All evaluated models demonstrated strong performance in detecting dense and small objects. However, YOLOv11 exhibited overlapping detections, which may indicate redundant or less precise predictions. Overall, the models effectively handled the detection task with varying degrees of overlap and precision.
YOLOv12 was the only model able to detect the marked object in the Ground Truth image. Overall, all models exhibited similar performance in object detection. However, YOLOv11 continued to produce overlapping detections, indicating potential redundancy or reduced precision.
The given image serves as an ideal test case for evaluating object detection models, particularly in dense and small object scenarios. A superficial comparison may suggest that YOLOv12 outperforms other models based on the higher number of detections. However, a detailed analysis reveals that many YOLOv12 detections are overlapping, redundant, or false positives. YOLOv7-based Darknet, despite detecting fewer objects, demonstrated higher accuracy with minimal false positives and overlaps. A robust evaluation must consider precision, recall, and false detection rates, rather than relying solely on detection count.
Key Takeaways
- mAP@50 Scores Indicate Strong Object Detection in YOLOv7-Based DarkNet. This suggests that DarkNet is highly effective at basic object localization (detecting ships) but may struggle with tighter localization constraints.

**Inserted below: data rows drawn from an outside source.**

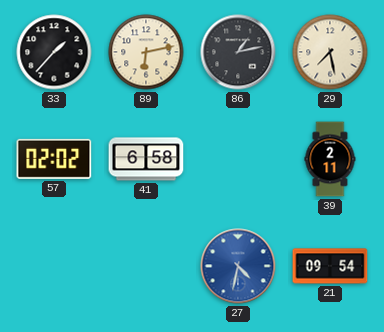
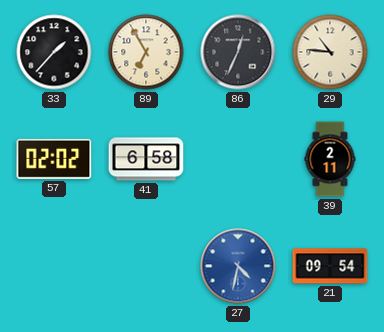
89: 6:13 -> 6:55
86: 1:13 -> 12:34
29: 7:28 -> 10:46
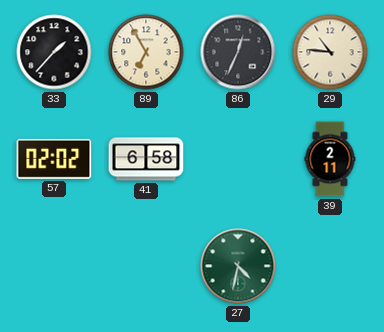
27 dial: blue -> green
21: 09:54 -> none
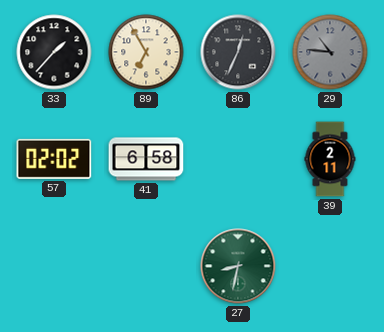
29 dial: cream -> grey
27: 4:32 -> 8:32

- YOLOv11 Outperforms in High IoU Thresholds (mAP@75 & mAP@[50:95]). Inference quality improves at stricter IoU thresholds, meaning that YOLOv11 provides better object localization and more precise bounding boxes than the other models.
- YOLOv12 Never Outperformed in mAP but had stronger visual inference quality. YOLOv12’s ability to infer images more effectively may be due to better feature extraction for ships in dense environments.
- The HRSC2016-MS Dataset benefited from preprocessing, basically shuffling. Shuffling and restructuring the dataset improved generalization, allowing all models to detect smaller ships more effectively.
- Model Performance is Dataset-Dependent. Even though YOLOv12 is the latest model, it didn’t dominate in any mAP score evaluation metric. YOLOv7-based DarkNet excelled in mAP@50, showing that older architectures can still be competitive in specific datasets.
Conclusion
This study provided an in-depth analysis of fine-tuning YOLOv12, YOLOv11, and YOLOv7-based DarkNet on the HRSC2016-MS dataset, focusing on improving small-object detection in aerial ship imagery. Original dataset shuffling and restructuring played a crucial role in improving model performance, as the initial train-test split was biased, impacting generalization.
YOLOv11 outperformed all models at stricter IoU thresholds (mAP@75 and mAP@[50:95]), making it the best for precise bounding box predictions. Despite YOLOv12 not achieving the highest mAP scores, it demonstrated strong real-world inference performance, suggesting that qualitative detection effectiveness extends beyond numerical mAP values.